• [PROVIDED PASSAGE]
I figured the guy that started this thread may have just started saltwater fishing, or fishing period. You see that from people here at 2Cool sometime. The join up because they want to learn. That guy may not have a clue where to get a copy of TP&W rules & regs.

Life's too short not to try and help a man learn about fishing. It's one of the greatest joys in my life. And I know it is for all of you guys....let's fish hard, and play nice. Or at least go to the "jungle" to play not so nice :smile:

see ya, Bo


----------



## Bocephus (May 30, 2008)

plgorman said:


> **** bocephus I misread. I looked at your post count and thought that was your green! How much per greeny for a disrespectful, immature young lad like myself?


I gave you one on the house.....maybe more if you behave....lol :cheers:


----------



## plgorman (Jan 10, 2008)

Bocephus said:


> I figured the guy that started this thread may have just started saltwater fishing, or fishing period. You see that from people here at 2Cool sometime. The join up because they want to learn. That guy may not have a clue where to get a copy of TP&W rules & regs.
> 
> Life's too short not to try and help a man learn about fishing. It's one of the greatest joys in my life. And I know it is for all of you guys....let's fish hard, and play nice. Or at least go to the "jungle" to play not so nice :smile:
> 
> see ya, Bo


Ill prob get flamed for this but,

On the contrary. Life may very well be too short to help a man learn about fishing (not saying im not willing to, got many guys who will back me up on that), who is to say that by teaching a man about fishing, he wont be the next potlicker to burn through your drift, set up 50yds from your wade, load his boat while in the ramp, etc....

just a little 2cool philosophizin to help you get through your day


----------



## Bocephus (May 30, 2008)

plgorman said:


> Ill prob get flamed for this but,
> 
> On the contrary. Life may very well be too short to help a man learn about fishing (not saying im not willing to, got many guys who will back me up on that), who is to say that by teaching a man about fishing, he wont be the next potlicker to burn through your drift, set up 50yds from your wade, load his boat while in the ramp, etc....

• [EXTRACTED INFORMATION]

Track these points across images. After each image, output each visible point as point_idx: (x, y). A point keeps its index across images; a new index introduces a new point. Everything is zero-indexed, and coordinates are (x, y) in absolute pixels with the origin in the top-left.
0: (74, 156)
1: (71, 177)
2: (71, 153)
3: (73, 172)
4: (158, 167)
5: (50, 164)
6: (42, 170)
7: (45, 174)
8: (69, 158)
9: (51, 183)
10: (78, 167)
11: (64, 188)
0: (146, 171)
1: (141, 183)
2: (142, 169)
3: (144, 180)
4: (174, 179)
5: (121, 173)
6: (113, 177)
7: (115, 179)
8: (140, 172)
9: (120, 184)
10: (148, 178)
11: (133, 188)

• [REQUIRED ACTION A]
According to the fishing forum thread, where does Bo say to go to play not so nice?
• [REQUIRED ACTION B]
In the fishing forum thread, plgorman warns about what a newly taught fisherman might do. List each of those actions.
• [REQUIRED ACTION C]
Continue the fishing forum thread from the point where it stops.

• [YOUR RESPONSE A]
To the "jungle."

• [YOUR RESPONSE B]
- Burn through your drift
- Set up 50 yards from your wade
- Load his boat while in the ramp

• [YOUR RESPONSE C]
> 
> just a little 2cool philosophizin to help you get through your day


I'm getting old enough where I don't sweat the little things as much as I used to. But as far as your question...I'll try to teach him NOT to be a potlicker, or screw up other people's drift....lol.


----------



## Gilbert (May 25, 2004)

32 post's on sand trout. good going gents.


----------



## plgorman (Jan 10, 2008)

yeah ive become a regular Gilbert it seems


----------



## Long Pole (Jun 5, 2008)

plgorman said:


> yeah ive become a regular Gilbert it seems


Well, with that Whaaaambulance post...you're right there.

But i've never seen him post anything longer than a sentence.


----------



## ikeephardheads (Feb 23, 2008)

Popcorn anyone? This is getting interesting!:dance:


----------



## Bocephus (May 30, 2008)

ikeephardheads said:


> Popcorn anyone? This is getting interesting!:dance:


Nah, this is tame. It's just a slow day...


----------



## plgorman (Jan 10, 2008)

we need a good pitbull or croaker thread...

Get it going Gilbert and ill be the first to bash you!!!


----------



## Gilbert (May 25, 2004)

Gilbert don't start threads. He just likes to post in them. Gilbert say's he will be fishing tomorrow so this day needs to hurry up and end.


----------



## Long Pole (Jun 5, 2008)

Gilbert said:


> Gilbert don't start threads. He just likes to post in them. Gilbert say's he will be fishing tomorrow so this day needs to hurry up and end.


Damm, boy got up to 3 sentences on that one....

Where you going soaking at?

Might come have a cold one with ya?


----------



## Gilbert (May 25, 2004)

Long Pole said:


> Damm, boy got up to 3 sentences on that one....
> 
> Where you going soaking at?
> 
> Might come have a cold one with ya?


you'll be swimming a long way to come have a cold one with me tomorrow but have at it


----------



## waterspout (May 21, 2004)

Gilbert is like Ox, a i-net picture thief,,, posting crud he stole in every other post! 

But,, it's good, I stole his waterhose,, darn nice no kink one too... Gilly,, you got anything laying around outside for me?


----------



## plgorman (Jan 10, 2008)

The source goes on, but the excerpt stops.